- Task to carry out: Go through the data and copy every line exactly, but not the images.

- Available data:

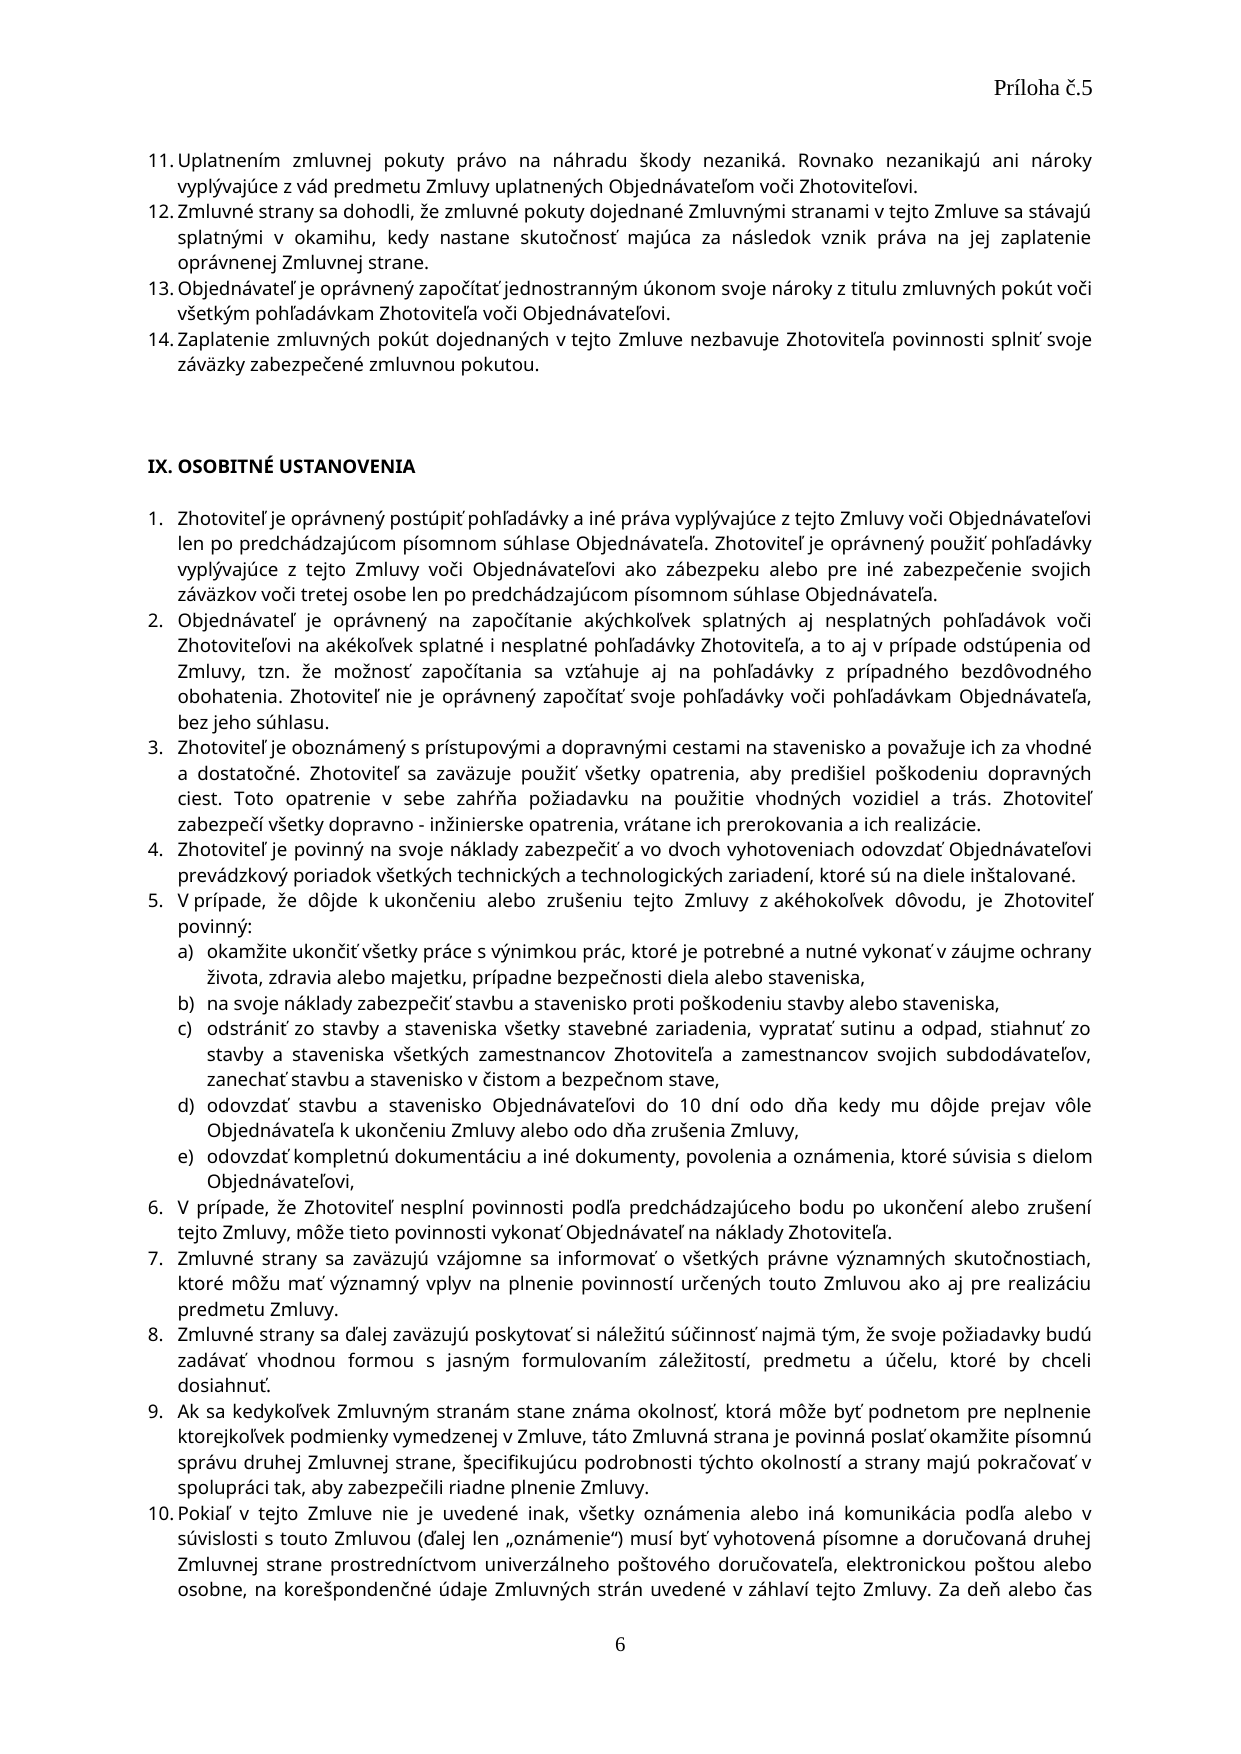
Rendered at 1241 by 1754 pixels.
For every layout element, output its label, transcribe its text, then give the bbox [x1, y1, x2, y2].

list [148, 1500, 1093, 1602]
list okamžite ukončiť všetky práce s výnimkou prác, ktoré je potrebné a nutné vykonať v záujme ochrany života, zdravia alebo majetku, prípadne bezpečnosti diela alebo staveniska, [177, 939, 1093, 990]
list Ak sa kedykoľvek Zmluvným stranám stane známa okolnosť, ktorá môže byť podnetom pre neplnenie ktorejkoľvek podmienky vymedzenej v Zmluve, táto Zmluvná strana je povinná poslať okamžite písomnú správu druhej Zmluvnej strane, špecifikujúcu podrobnosti týchto okolností a strany majú pokračovať v spolupráci tak, aby zabezpečili riadne plnenie Zmluvy. [148, 1398, 1093, 1500]
list Objednávateľ je oprávnený na započítanie akýchkoľvek splatných aj nesplatných pohľadávok voči Zhotoviteľovi na akékoľvek splatné i nesplatné pohľadávky Zhotoviteľa, a to aj v prípade odstúpenia od Zmluvy, tzn. že možnosť započítania sa vzťahuje aj na pohľadávky z prípadného bezdôvodného obohatenia. Zhotoviteľ nie je oprávnený započítať svoje pohľadávky voči pohľadávkam Objednávateľa, bez jeho súhlasu. [148, 607, 1093, 734]
list Zmluvné strany sa dohodli, že zmluvné pokuty dojednané Zmluvnými stranami v tejto Zmluve sa stávajú splatnými v okamihu, kedy nastane skutočnosť majúca za následok vznik práva na jej zaplatenie oprávnenej Zmluvnej strane. [148, 199, 1093, 275]
list odstrániť zo stavby a staveniska všetky stavebné zariadenia, vypratať sutinu a odpad, stiahnuť zo stavby a staveniska všetkých zamestnancov Zhotoviteľa a zamestnancov svojich subdodávateľov, zanechať stavbu a stavenisko v čistom a bezpečnom stave, [177, 1015, 1093, 1092]
list V prípade, že Zhotoviteľ nesplní povinnosti podľa predchádzajúceho bodu po ukončení alebo zrušení tejto Zmluvy, môže tieto povinnosti vykonať Objednávateľ na náklady Zhotoviteľa. [148, 1194, 1093, 1245]
list Zaplatenie zmluvných pokút dojednaných v tejto Zmluve nezbavuje Zhotoviteľa povinnosti splniť svoje záväzky zabezpečené zmluvnou pokutou. [148, 326, 1093, 377]
list Uplatnením zmluvnej pokuty právo na náhradu škody nezaniká. Rovnako nezanikajú ani nároky vyplývajúce z vád predmetu Zmluvy uplatnených Objednávateľom voči Zhotoviteľovi. [148, 148, 1093, 199]
list odovzdať stavbu a stavenisko Objednávateľovi do 10 dní odo dňa kedy mu dôjde prejav vôle Objednávateľa k ukončeniu Zmluvy alebo odo dňa zrušenia Zmluvy, [177, 1092, 1093, 1143]
list na svoje náklady zabezpečiť stavbu a stavenisko proti poškodeniu stavby alebo staveniska, [177, 990, 1093, 1015]
list Zhotoviteľ je oboznámený s prístupovými a dopravnými cestami na stavenisko a považuje ich za vhodné a dostatočné. Zhotoviteľ sa zaväzuje použiť všetky opatrenia, aby predišiel poškodeniu dopravných ciest. Toto opatrenie v sebe zahŕňa požiadavku na použitie vhodných vozidiel a trás. Zhotoviteľ zabezpečí všetky dopravno - inžinierske opatrenia, vrátane ich prerokovania a ich realizácie. [148, 734, 1093, 837]
list Objednávateľ je oprávnený započítať jednostranným úkonom svoje nároky z titulu zmluvných pokút voči všetkým pohľadávkam Zhotoviteľa voči Objednávateľovi. [148, 275, 1093, 326]
list odovzdať kompletnú dokumentáciu a iné dokumenty, povolenia a oznámenia, ktoré súvisia s dielom Objednávateľovi, [177, 1143, 1093, 1194]
list OSOBITNÉ USTANOVENIA [148, 454, 1093, 479]
list Zhotoviteľ je oprávnený postúpiť pohľadávky a iné práva vyplývajúce z tejto Zmluvy voči Objednávateľovi len po predchádzajúcom písomnom súhlase Objednávateľa. Zhotoviteľ je oprávnený použiť pohľadávky vyplývajúce z tejto Zmluvy voči Objednávateľovi ako zábezpeku alebo pre iné zabezpečenie svojich záväzkov voči tretej osobe len po predchádzajúcom písomnom súhlase Objednávateľa. [148, 505, 1093, 607]
list Zmluvné strany sa zaväzujú vzájomne sa informovať o všetkých právne významných skutočnostiach, ktoré môžu mať významný vplyv na plnenie povinností určených touto Zmluvou ako aj pre realizáciu predmetu Zmluvy. [148, 1245, 1093, 1322]
list Zmluvné strany sa ďalej zaväzujú poskytovať si náležitú súčinnosť najmä tým, že svoje požiadavky budú zadávať vhodnou formou s jasným formulovaním záležitostí, predmetu a účelu, ktoré by chceli dosiahnuť. [148, 1322, 1093, 1398]
list Zhotoviteľ je povinný na svoje náklady zabezpečiť a vo dvoch vyhotoveniach odovzdať Objednávateľovi prevádzkový poriadok všetkých technických a technologických zariadení, ktoré sú na diele inštalované. [148, 837, 1093, 888]
list V prípade, že dôjde k ukončeniu alebo zrušeniu tejto Zmluvy z akéhokoľvek dôvodu, je Zhotoviteľ povinný: [148, 888, 1093, 939]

- Your response:
Rendered at 1241 by 1754 pixels.
For every layout element, output its label, transcribe its text, then give the bbox [x1, y1, x2, y2].

list [148, 1500, 1093, 1602]
list okamžite ukončiť všetky práce s výnimkou prác, ktoré je potrebné a nutné vykonať v záujme ochrany života, zdravia alebo majetku, prípadne bezpečnosti diela alebo staveniska, [177, 939, 1093, 990]
list Ak sa kedykoľvek Zmluvným stranám stane známa okolnosť, ktorá môže byť podnetom pre neplnenie ktorejkoľvek podmienky vymedzenej v Zmluve, táto Zmluvná strana je povinná poslať okamžite písomnú správu druhej Zmluvnej strane, špecifikujúcu podrobnosti týchto okolností a strany majú pokračovať v spolupráci tak, aby zabezpečili riadne plnenie Zmluvy. [148, 1398, 1093, 1500]
list Objednávateľ je oprávnený na započítanie akýchkoľvek splatných aj nesplatných pohľadávok voči Zhotoviteľovi na akékoľvek splatné i nesplatné pohľadávky Zhotoviteľa, a to aj v prípade odstúpenia od Zmluvy, tzn. že možnosť započítania sa vzťahuje aj na pohľadávky z prípadného bezdôvodného obohatenia. Zhotoviteľ nie je oprávnený započítať svoje pohľadávky voči pohľadávkam Objednávateľa, bez jeho súhlasu. [148, 607, 1093, 734]
list Zmluvné strany sa dohodli, že zmluvné pokuty dojednané Zmluvnými stranami v tejto Zmluve sa stávajú splatnými v okamihu, kedy nastane skutočnosť majúca za následok vznik práva na jej zaplatenie oprávnenej Zmluvnej strane. [148, 199, 1093, 275]
list odstrániť zo stavby a staveniska všetky stavebné zariadenia, vypratať sutinu a odpad, stiahnuť zo stavby a staveniska všetkých zamestnancov Zhotoviteľa a zamestnancov svojich subdodávateľov, zanechať stavbu a stavenisko v čistom a bezpečnom stave, [177, 1015, 1093, 1092]
list V prípade, že Zhotoviteľ nesplní povinnosti podľa predchádzajúceho bodu po ukončení alebo zrušení tejto Zmluvy, môže tieto povinnosti vykonať Objednávateľ na náklady Zhotoviteľa. [148, 1194, 1093, 1245]
list Zaplatenie zmluvných pokút dojednaných v tejto Zmluve nezbavuje Zhotoviteľa povinnosti splniť svoje záväzky zabezpečené zmluvnou pokutou. [148, 326, 1093, 377]
list Uplatnením zmluvnej pokuty právo na náhradu škody nezaniká. Rovnako nezanikajú ani nároky vyplývajúce z vád predmetu Zmluvy uplatnených Objednávateľom voči Zhotoviteľovi. [148, 148, 1093, 199]
list odovzdať stavbu a stavenisko Objednávateľovi do 10 dní odo dňa kedy mu dôjde prejav vôle Objednávateľa k ukončeniu Zmluvy alebo odo dňa zrušenia Zmluvy, [177, 1092, 1093, 1143]
list na svoje náklady zabezpečiť stavbu a stavenisko proti poškodeniu stavby alebo staveniska, [177, 990, 1093, 1015]
list Zhotoviteľ je oboznámený s prístupovými a dopravnými cestami na stavenisko a považuje ich za vhodné a dostatočné. Zhotoviteľ sa zaväzuje použiť všetky opatrenia, aby predišiel poškodeniu dopravných ciest. Toto opatrenie v sebe zahŕňa požiadavku na použitie vhodných vozidiel a trás. Zhotoviteľ zabezpečí všetky dopravno - inžinierske opatrenia, vrátane ich prerokovania a ich realizácie. [148, 734, 1093, 837]
list Objednávateľ je oprávnený započítať jednostranným úkonom svoje nároky z titulu zmluvných pokút voči všetkým pohľadávkam Zhotoviteľa voči Objednávateľovi. [148, 275, 1093, 326]
list odovzdať kompletnú dokumentáciu a iné dokumenty, povolenia a oznámenia, ktoré súvisia s dielom Objednávateľovi, [177, 1143, 1093, 1194]
list OSOBITNÉ USTANOVENIA [148, 454, 1093, 479]
list Zhotoviteľ je oprávnený postúpiť pohľadávky a iné práva vyplývajúce z tejto Zmluvy voči Objednávateľovi len po predchádzajúcom písomnom súhlase Objednávateľa. Zhotoviteľ je oprávnený použiť pohľadávky vyplývajúce z tejto Zmluvy voči Objednávateľovi ako zábezpeku alebo pre iné zabezpečenie svojich záväzkov voči tretej osobe len po predchádzajúcom písomnom súhlase Objednávateľa. [148, 505, 1093, 607]
list Zmluvné strany sa zaväzujú vzájomne sa informovať o všetkých právne významných skutočnostiach, ktoré môžu mať významný vplyv na plnenie povinností určených touto Zmluvou ako aj pre realizáciu predmetu Zmluvy. [148, 1245, 1093, 1322]
list Zmluvné strany sa ďalej zaväzujú poskytovať si náležitú súčinnosť najmä tým, že svoje požiadavky budú zadávať vhodnou formou s jasným formulovaním záležitostí, predmetu a účelu, ktoré by chceli dosiahnuť. [148, 1322, 1093, 1398]
list Zhotoviteľ je povinný na svoje náklady zabezpečiť a vo dvoch vyhotoveniach odovzdať Objednávateľovi prevádzkový poriadok všetkých technických a technologických zariadení, ktoré sú na diele inštalované. [148, 837, 1093, 888]
list V prípade, že dôjde k ukončeniu alebo zrušeniu tejto Zmluvy z akéhokoľvek dôvodu, je Zhotoviteľ povinný: [148, 888, 1093, 939]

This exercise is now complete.